Is it really necessary to let the ConnectX-5 behave in the non enhanced
feature?

>  		priv->tso = !!tmp;
>  	} else {
> @@ -321,6 +331,8 @@ mlx5_args(struct priv *priv, struct rte_devargs *devargs)
>  		MLX5_TXQ_INLINE,
>  		MLX5_TXQS_MIN_INLINE,
>  		MLX5_TXQ_MPW_EN,
> +		MLX5_TXQ_MPW_HDR_DSEG_EN,
> +		MLX5_TXQ_MAX_INLINE_LEN,
>  		MLX5_TSO,
>  		NULL,
>  	};
> @@ -432,24 +444,27 @@ mlx5_pci_probe(struct rte_pci_driver *pci_drv, struct rte_pci_device *pci_dev)
>  		switch (pci_dev->id.device_id) {
>  		case PCI_DEVICE_ID_MELLANOX_CONNECTX4:
>  			tunnel_en = 1;
> -			mps = 0;
> +			mps = MLX5_MPW_DISABLED;
>  			break;
>  		case PCI_DEVICE_ID_MELLANOX_CONNECTX4LX:
> +			mps = MLX5_MPW;
> +			break;
>  		case PCI_DEVICE_ID_MELLANOX_CONNECTX5:
>  		case PCI_DEVICE_ID_MELLANOX_CONNECTX5VF:
>  		case PCI_DEVICE_ID_MELLANOX_CONNECTX5EX:
>  		case PCI_DEVICE_ID_MELLANOX_CONNECTX5EXVF:
> -			mps = 1;
>  			tunnel_en = 1;
> +			mps = MLX5_MPW_ENHANCED;
>  			break;
>  		default:
> -			mps = 0;
> +			mps = MLX5_MPW_DISABLED;
>  		}
>  		INFO("PCI information matches, using device \"%s\""

* _Challenge_
Continue the mlx5 driver patch review from the point at which it stops, beginning after its final line.

[Segmentation data]

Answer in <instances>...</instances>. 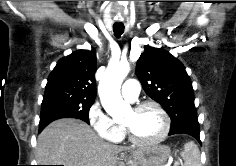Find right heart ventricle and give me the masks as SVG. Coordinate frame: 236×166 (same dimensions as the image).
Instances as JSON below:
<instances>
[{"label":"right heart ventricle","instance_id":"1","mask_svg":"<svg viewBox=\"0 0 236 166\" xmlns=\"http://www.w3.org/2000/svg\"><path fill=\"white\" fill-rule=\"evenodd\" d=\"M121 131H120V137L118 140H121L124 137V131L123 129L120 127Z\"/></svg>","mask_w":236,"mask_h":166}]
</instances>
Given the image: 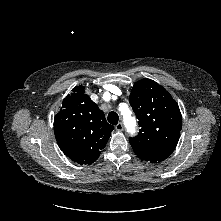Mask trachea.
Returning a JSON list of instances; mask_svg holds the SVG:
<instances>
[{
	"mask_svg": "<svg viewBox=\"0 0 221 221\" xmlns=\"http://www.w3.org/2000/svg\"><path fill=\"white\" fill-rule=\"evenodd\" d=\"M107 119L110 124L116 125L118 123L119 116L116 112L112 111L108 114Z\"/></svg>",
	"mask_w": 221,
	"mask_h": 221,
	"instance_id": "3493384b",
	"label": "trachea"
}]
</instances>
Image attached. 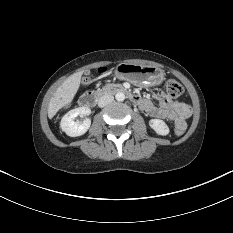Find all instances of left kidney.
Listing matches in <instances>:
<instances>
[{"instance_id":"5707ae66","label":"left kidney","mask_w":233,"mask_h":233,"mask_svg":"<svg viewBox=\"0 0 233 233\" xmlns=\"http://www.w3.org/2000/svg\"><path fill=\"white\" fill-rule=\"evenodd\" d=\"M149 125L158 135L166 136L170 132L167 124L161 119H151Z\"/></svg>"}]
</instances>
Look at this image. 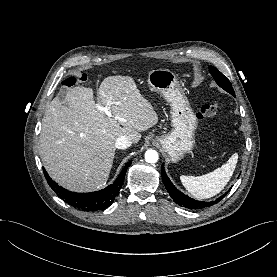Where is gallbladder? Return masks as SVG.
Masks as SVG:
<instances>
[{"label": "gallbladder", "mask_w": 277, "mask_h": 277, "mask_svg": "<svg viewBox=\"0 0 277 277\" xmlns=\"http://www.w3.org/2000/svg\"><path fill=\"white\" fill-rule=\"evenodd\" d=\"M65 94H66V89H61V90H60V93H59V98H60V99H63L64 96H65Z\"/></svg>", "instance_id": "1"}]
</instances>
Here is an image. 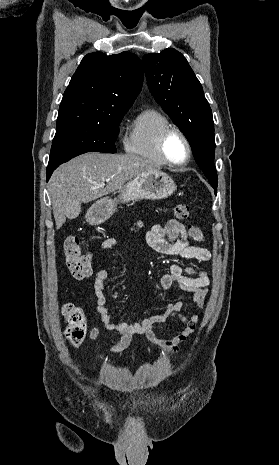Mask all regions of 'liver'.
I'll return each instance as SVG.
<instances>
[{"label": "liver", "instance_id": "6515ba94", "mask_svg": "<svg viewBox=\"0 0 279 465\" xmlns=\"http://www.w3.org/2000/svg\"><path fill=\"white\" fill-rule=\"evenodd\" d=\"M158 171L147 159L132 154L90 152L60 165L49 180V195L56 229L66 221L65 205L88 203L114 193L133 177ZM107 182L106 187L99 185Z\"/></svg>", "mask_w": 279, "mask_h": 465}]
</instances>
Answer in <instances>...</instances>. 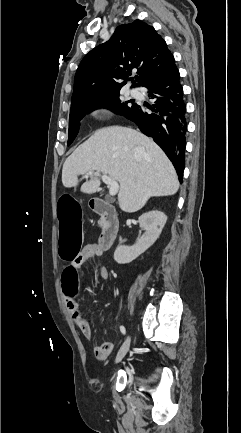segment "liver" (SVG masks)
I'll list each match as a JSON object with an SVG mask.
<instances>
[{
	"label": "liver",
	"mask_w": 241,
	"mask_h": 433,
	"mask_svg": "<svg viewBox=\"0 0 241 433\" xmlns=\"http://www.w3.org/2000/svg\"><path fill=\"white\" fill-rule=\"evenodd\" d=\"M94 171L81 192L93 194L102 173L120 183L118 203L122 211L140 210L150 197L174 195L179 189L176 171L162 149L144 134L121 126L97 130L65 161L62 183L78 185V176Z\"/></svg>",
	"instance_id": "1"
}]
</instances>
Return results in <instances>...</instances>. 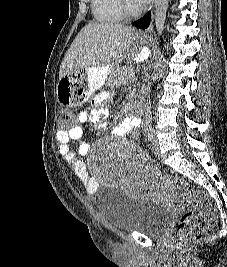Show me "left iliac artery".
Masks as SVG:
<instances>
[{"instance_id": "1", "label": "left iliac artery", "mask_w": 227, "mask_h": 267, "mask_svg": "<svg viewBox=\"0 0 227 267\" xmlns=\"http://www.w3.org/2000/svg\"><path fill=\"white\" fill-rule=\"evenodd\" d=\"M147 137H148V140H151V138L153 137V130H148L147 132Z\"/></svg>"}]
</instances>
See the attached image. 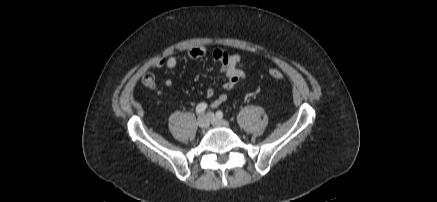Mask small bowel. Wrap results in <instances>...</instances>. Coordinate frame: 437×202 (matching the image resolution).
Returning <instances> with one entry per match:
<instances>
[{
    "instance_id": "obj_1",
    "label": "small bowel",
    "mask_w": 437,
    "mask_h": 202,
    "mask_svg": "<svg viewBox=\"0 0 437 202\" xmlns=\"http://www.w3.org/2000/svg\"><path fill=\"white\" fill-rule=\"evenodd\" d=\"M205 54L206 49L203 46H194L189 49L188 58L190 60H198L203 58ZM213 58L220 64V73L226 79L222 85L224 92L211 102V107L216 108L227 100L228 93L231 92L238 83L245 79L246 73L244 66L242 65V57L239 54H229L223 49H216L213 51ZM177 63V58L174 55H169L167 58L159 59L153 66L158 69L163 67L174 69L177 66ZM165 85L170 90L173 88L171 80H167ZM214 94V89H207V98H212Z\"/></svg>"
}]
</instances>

* _Result for this task_
> -		     " (SR-IOV: %s, MPS: %s)",
> +		     " (SR-IOV: %s, %sMPS: %s)",
>  		     list[i]->name,
>  		     sriov ? "true" : "false",
> -		     mps ? "true" : "false");
> +		     mps == MLX5_MPW_ENHANCED ? "Enhanced " : "",
> +		     mps != MLX5_MPW_DISABLED ? "true" : "false");
>  		attr_ctx = ibv_open_device(list[i]);
>  		err = errno;
>  		break;
> @@ -544,6 +559,13 @@ mlx5_pci_probe(struct rte_pci_driver *pci_drv, struct rte_pci_device *pci_dev)
>  		priv->pd = pd;
>  		priv->mtu = ETHER_MTU;
>  		priv->mps = mps; /* Enable MPW by default if supported. */
> +		/* Set default values for Enhanced MPW, a.k.a MPWv2. */
> +		if (mps == MLX5_MPW_ENHANCED) {
> +			priv->mpw_hdr_dseg = 0;
> +			priv->txqs_inline = MLX5_EMPW_MIN_TXQS;
> +			priv->txq_max_inline_len = MLX5_EMPW_MAX_INLINE_LEN;
> +			priv->txq_inline = MLX5_WQE_SIZE_MAX - MLX5_WQE_SIZE;
> +		}
>  		priv->cqe_comp = 1; /* Enable compression by default. */
>  		priv->tunnel_en = tunnel_en;
>  		err = mlx5_args(priv, pci_dev->device.devargs);
> @@ -611,6 +633,9 @@ mlx5_pci_probe(struct rte_pci_driver *pci_drv, struct rte_pci_device *pci_dev)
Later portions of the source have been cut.